Chapter 528 Cortical Necrosis

Priya Pais, Ellis D. Avner


Renal cortical necrosis is a rare cause of acute renal failure occurring secondary to extensive ischemic damage of the renal cortex. It occurs most commonly in neonates and in adolescents of childbearing age.

Etiology

In newborns, cortical necrosis is most commonly associated with hypoxic or ischemic insults caused by perinatal asphyxia, placental abruption, and twin-twin or fetal-maternal transfusion. Other causes include renal vascular thrombosis and severe congenital heart disease. After the neonatal period, cortical necrosis is most commonly seen in children with septic shock or severe hemolytic-uremic syndrome. In adolescents and women, cortical necrosis occurs in association with obstetric complications including septic abortion and intrauterine fetal demise.

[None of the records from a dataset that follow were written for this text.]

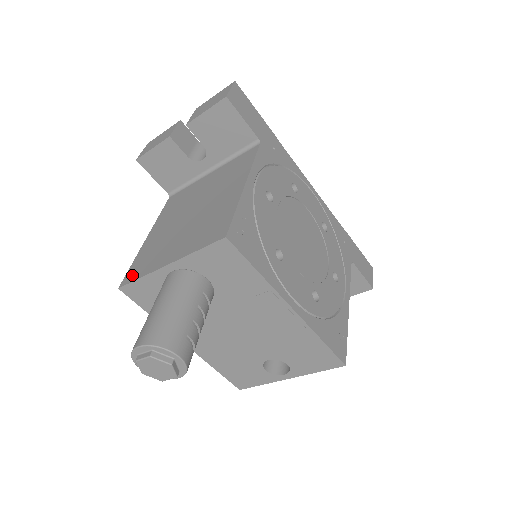
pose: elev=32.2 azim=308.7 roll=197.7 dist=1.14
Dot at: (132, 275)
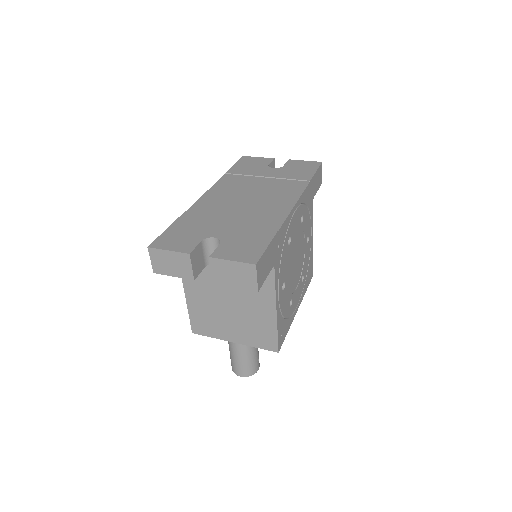
Dot at: (200, 330)
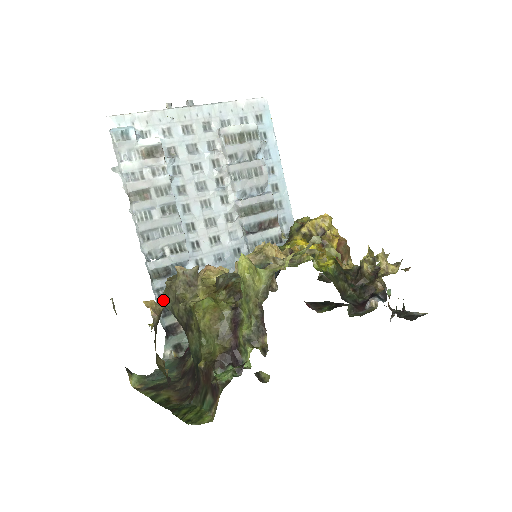
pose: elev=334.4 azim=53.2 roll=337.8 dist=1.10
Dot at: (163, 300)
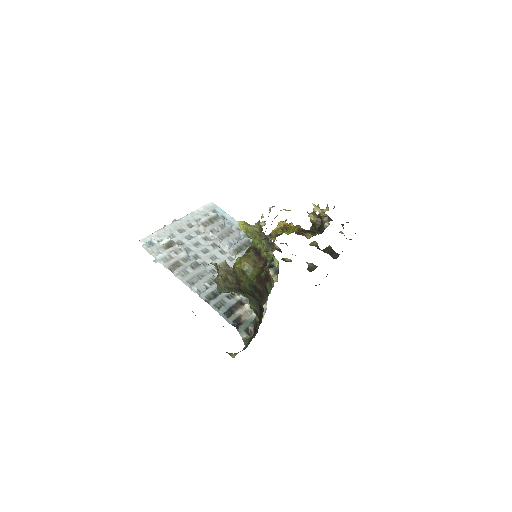
Dot at: (219, 293)
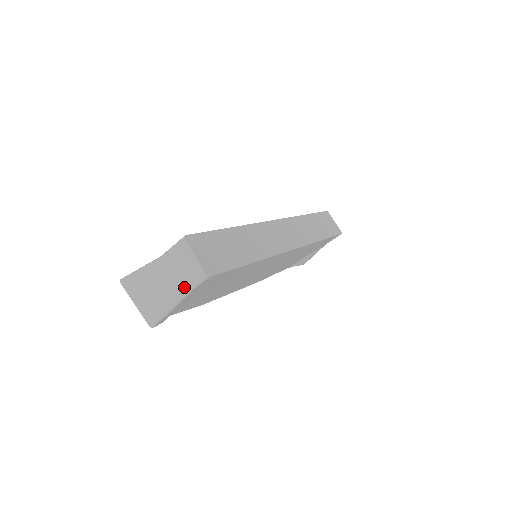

Less-common causes of cortical necrosis include extensive burns, snakebite, infectious endocarditis, and medications (e.g., nonsteroidal anti-inflammatory agents).

Epidemiology

Renal cortical necrosis is a rare disease entity accounting for only 2% of all cases of acute renal failure in developed countries. The incidence is higher in developing countries.

Pathology

Grossly, areas of necrosis are limited to the cortex of the kidney. Histologic findings consist of acute ischemic infarction. Intravascular and intraglomerular thromboses are present. These changes are bilateral and may be patchy or involve the whole cortex.

Pathogenesis

Cortical necrosis develops as a result of acute severe decreased renal arterial blood flow secondary to vascular spasm from ischemia or hypoxia or from endothelial cell injury from toxins or HUS. This leads to glomerular and arteriolar microthrombi and consequent cortical necrosis.

Clinical Manifestations

Cortical necrosis manifests as acute renal failure in patients who have the previously mentioned predisposing causes. Urine output is diminished and gross and/or microscopic hematuria may be present. Hypertension is common, and thrombocytopenia may be present as a result of renal microvascular injury.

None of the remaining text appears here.